= Jacques LeBlanc (boxer) =

Canadian boxer

Jacques LeBlanc (born August 5, 1964 in Memramcook, New Brunswick, Canada) is a Canadian retired Middleweight Boxer. LeBlanc is of Acadian ancestry.

== Early career ==
LeBlanc started his boxing career in 1982, Knocking out Tim Parson in 2 rounds. In 1988 LeBlanc (with a 12-2 record) fought and won a fight versus Danny Winters for the Maritimes Middleweight Title. On March 30, 1989 in Moncton, New Brunswick he became Canadian Middleweight Champion, going 12 rounds and eventually winning a fight against Darrell Flint. He kept the crown for 3 and a half months, before losing against Flint in a rematch in July.

== 1990s ==
LeBlanc's next fight was the biggest of his career up to that point; he faced Johnny Gutierrez on January 25, 1991 at the Diplomat Hotel in Hollywood, Florida. The fight ended in a draw. Facing stiffer opposition and trying to make a name for himself, he lost a fight against Miguel Santana in February 1992, but won all five of his other fights in 1991 and 1992.

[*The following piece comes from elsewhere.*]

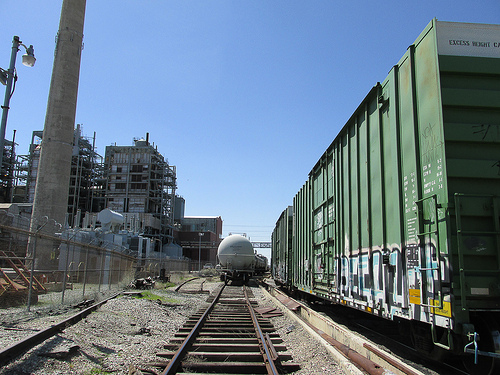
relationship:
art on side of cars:
[323, 240, 453, 328] [270, 18, 498, 373]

He boasted a record of 22 wins, 4 losses and 2 draws when he fought WBC Middleweight Champion Roberto Durán on June 29, 1993. LeBlanc was billed as a severe underdog but lasted the full 10 rounds with Duran, losing on points.

LeBlanc fought the undefeated Richie Woodhall in October 1994 for the Commonwealth Middleweight crown but again lost on points. He continued boxing until 1997, but winning again only once.

== 2000s ==

In 2010, Jacques was inducted into the City of Moncton Wall of Fame . He currently holds the record for most matches without being knocked out by an opponent.